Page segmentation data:

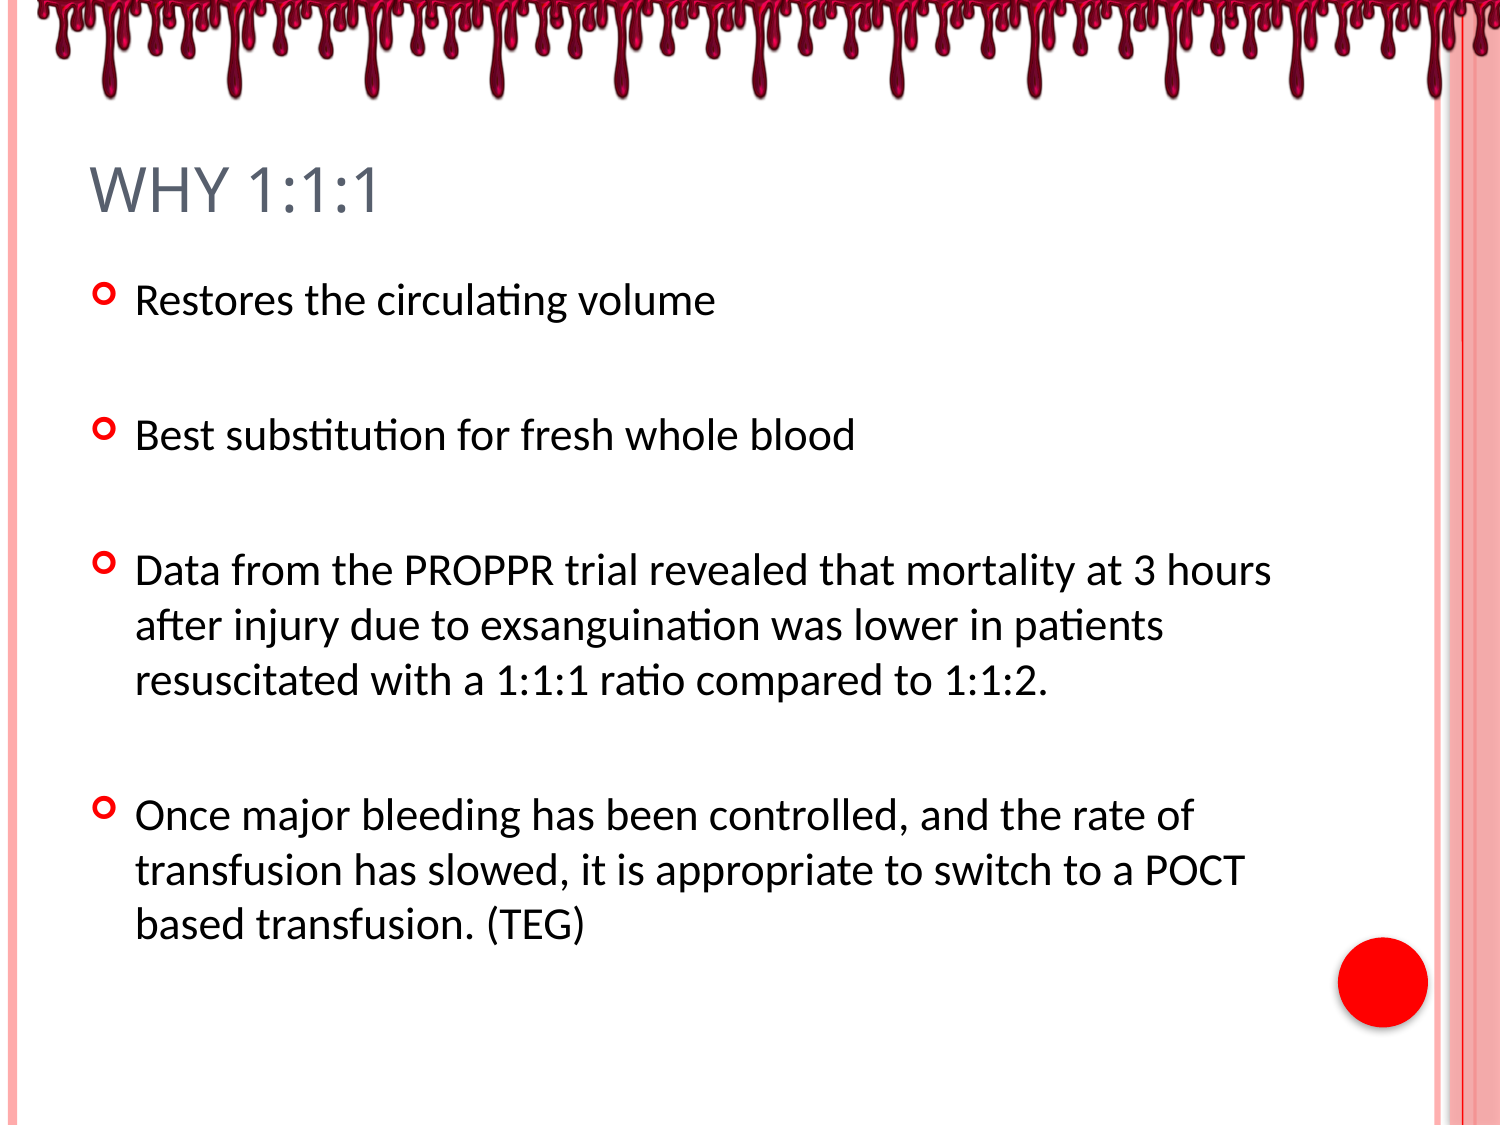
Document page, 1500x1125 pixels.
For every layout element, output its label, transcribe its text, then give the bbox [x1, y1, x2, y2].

picture [36, 0, 1500, 164]
list Restores the circulating volume Best substitution for fresh whole blood Data from the PROPPR trial revealed that mortality at 3 hours after injury due to exsanguination was lower in patients resuscitated with a 1:1:1 ratio compared to 1:1:2. Once major bleeding has been controlled, and the rate of transfusion has slowed, it is appropriate to switch to a POCT based transfusion. (TEG) [75, 262, 1300, 1062]
title Why 1:1:1 [75, 173, 1300, 233]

**Task requirements**
Transcribe all of the entries word for word, but skip any pictures they contain.

**Written response**
Document page, 1500x1125 pixels.
For every layout element, output its label, transcribe its text, then give the bbox [x1, y1, x2, y2].

picture [36, 0, 1500, 164]
list Restores the circulating volume Best substitution for fresh whole blood Data from the PROPPR trial revealed that mortality at 3 hours after injury due to exsanguination was lower in patients resuscitated with a 1:1:1 ratio compared to 1:1:2. Once major bleeding has been controlled, and the rate of transfusion has slowed, it is appropriate to switch to a POCT based transfusion. (TEG) [75, 262, 1300, 1062]
title Why 1:1:1 [75, 173, 1300, 233]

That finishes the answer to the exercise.